- ACTIVITIES -
- a) Update the article on CasaCuba's planned campus building between "CasaCuba a step" and "South Florida forever.", inclusive, replacing "CasaCuba" with "Casa Cuba".
- b) Write the next portion of the article on CasaCuba's planned campus building, picking up after its final sentence.

- DOCUMENT SECTION -
•••

CasaCuba a step closer to realizing its signature campus building
FIU will soon move nearer to creating a vibrant, brick-and-mortar home to celebrate the culture and history of Cuba.
In 2017, FIU established CasaCuba to share with the public the university’s expertise and many resources related to the small island nation that has exerted an outsized influence on the world – and certainly changed the trajectory of South Florida forever.
With renowned scholars on the subject working at the university and collections of historic and artistic value within its walls, FIU has always taken seriously its role as a both an active producer of impactful research and a repository of documents and objects associated with the Cuban and Cuban American experience, its leaders say. CasaCuba serves to bring it all together in a dynamic and accessible way for the community as it highlights and preserves the stories of the diaspora.
“We want to amplify all that FIU already has here, in terms of the significant studies being conducted, in terms of the stewardship of important artwork, cultural artifacts, family ancestry records and so much more that speaks to a proud and vital heritage,” says CasaCuba Executive Director Lydia Betancourt Space MS ’00. “Our focus is on the resilience of the Cuban exile population and the achievements of the business leaders, artists, writers, musicians, entrepreneurs and others who have made meaningful contributions. CasaCuba will honor all of that to ensure it is never lost.”
Next week, renderings for a dedicated physical space on campus will be revealed. The global firm HKS Architects has completed designs for the privately funded, $40 million building, to be named for donor Benjamín León Jr., the chairman and founder of Miami-based healthcare provider Leon Medical Centers and the new U.S. administration’s nominee for ambassador to Spain.
“With this gift, our story lives on for generations to come,” León said last year. He arrived in Miami, at age 16, shortly after the Cuban Revolution, to escape an oppressive Communist regime that confiscated everything. “Like many exiles, my family had to start anew, and they succeeded through hard work and perseverance. It is a great privilege to be able to contribute to the preservation of this American story.”
The 43,000-square-foot complex will be located at the main 107th Street entrance to the Modesto A. Maidique Campus and is projected to begin construction later this year for completion in 2027. It will feature a gallery wing in support of exhibitions as well as a digital archive and oral history collection room. Classrooms, conference rooms and a library will support educational and research activities. A meeting space and landscaped plaza will support formal and casual events.
The much-anticipated venue will augment CasaCuba’s ability to collaborate with various areas of the university, which it has done since its inception. Among other activities over the years, it has sponsored a pair of shows at the Frost Art Museum on campus around the works of the late Cuban painter Agustín Fernández - with one opening next month - and a concert of Cuban orchestral works mounted by the school of music. New possibilities for joint programming in its own space include displaying hand-annotated musical scores, original album covers, promotional photographs and other documents from the 150,000-piece Diaz-Ayala Cuban and Latin American Popular Music Collection, the largest and most comprehensive of its kind, held by the FIU Libraries Special Collections department.

•••

- DATA EXTRACTS -
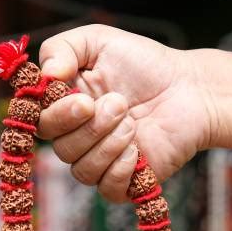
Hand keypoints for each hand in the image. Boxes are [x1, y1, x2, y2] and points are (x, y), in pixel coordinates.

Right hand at [38, 25, 212, 201]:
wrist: (189, 90)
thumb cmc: (145, 66)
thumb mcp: (100, 41)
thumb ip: (63, 48)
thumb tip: (45, 74)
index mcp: (66, 109)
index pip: (42, 124)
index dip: (58, 116)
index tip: (84, 100)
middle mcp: (79, 139)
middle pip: (61, 150)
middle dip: (92, 127)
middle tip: (120, 104)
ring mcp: (101, 163)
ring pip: (83, 171)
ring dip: (108, 145)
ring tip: (132, 122)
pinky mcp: (125, 183)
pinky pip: (107, 189)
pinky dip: (119, 170)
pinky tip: (137, 150)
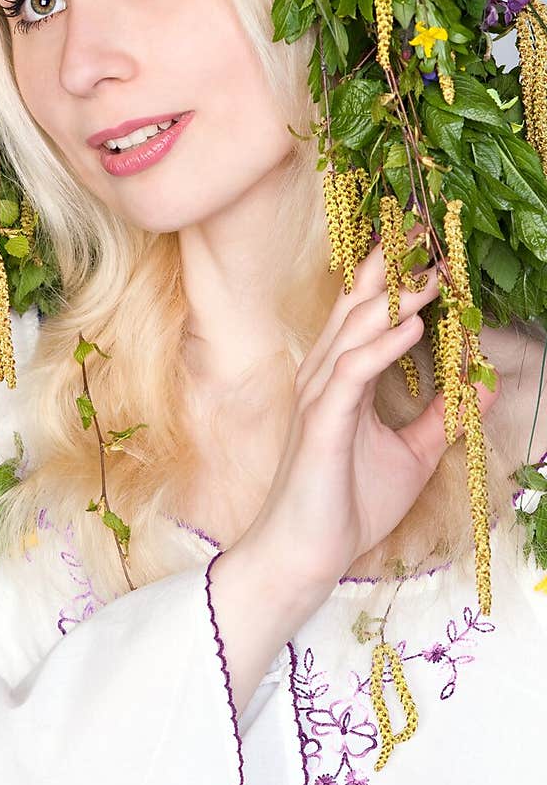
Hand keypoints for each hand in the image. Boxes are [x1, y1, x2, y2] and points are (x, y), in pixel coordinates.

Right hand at [248, 231, 501, 590]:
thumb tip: (479, 389)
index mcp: (341, 377)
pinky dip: (384, 344)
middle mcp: (326, 374)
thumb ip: (440, 420)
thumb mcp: (411, 456)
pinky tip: (414, 327)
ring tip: (433, 272)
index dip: (395, 276)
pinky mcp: (322, 420)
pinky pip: (354, 369)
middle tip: (426, 230)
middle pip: (357, 304)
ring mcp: (320, 394)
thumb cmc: (347, 506)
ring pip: (355, 328)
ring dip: (396, 297)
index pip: (367, 312)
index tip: (430, 246)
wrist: (306, 554)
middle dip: (392, 265)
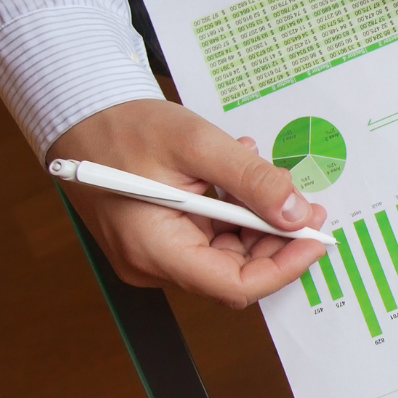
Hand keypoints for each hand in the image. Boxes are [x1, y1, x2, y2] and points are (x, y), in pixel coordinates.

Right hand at [47, 99, 328, 308]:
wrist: (82, 113)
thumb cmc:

•••

- TASK RESULTS -
- a)
Casa Cuba a step closer to realizing its signature campus building
FIU will soon move nearer to creating a vibrant, brick-and-mortar home to celebrate the culture and history of Cuba.
In 2017, FIU established Casa Cuba to share with the public the university’s expertise and many resources related to the small island nation that has exerted an outsized influence on the world – and certainly changed the trajectory of South Florida forever.

- b)
Additionally, FIU’s longstanding research and education centers dedicated to Cuba, Latin America and the Caribbean produce scholarly work that touches upon current realities on the island and offers the opportunity for public presentations as part of nonpartisan forums. The Cuban Research Institute within the Steven J. Green School of International & Public Affairs, for example, for more than three decades has studied Cuban society and the diaspora, politics and economics in addition to contemporary literature, art, music and more. And the Kimberly Green Latin American & Caribbean Center investigates Cuban trade and migration, Cuba-U.S. relations and more.
“CasaCuba is all about delving into history, both glorious and difficult, understanding the present and looking ahead, as our own professors have long done,” FIU President Kenneth A. Jessell says. “The building will serve as the contact point for a research institution and a community eager to engage in ongoing dialogue. It will be both a welcome center and a place of learning and lively exchange.
“It will be anything but quiet.”
Betancourt Space, the director, agrees. “This is about actively participating in the larger conversations taking place in South Florida and beyond as we reach across institutions and individuals to develop a complete and meaningful picture in light of a diaspora that now spans the globe,” she says. “We are committed to that.”
Additional critical support has come from prominent Cuban American entrepreneur Jorge Más, Bacardi USA, Bustelo Café and Pilon (brands in The J.M. Smucker Co. portfolio), the National Endowment for the Humanities, the State of Florida (through a cultural facilities grant) and the Knight Foundation.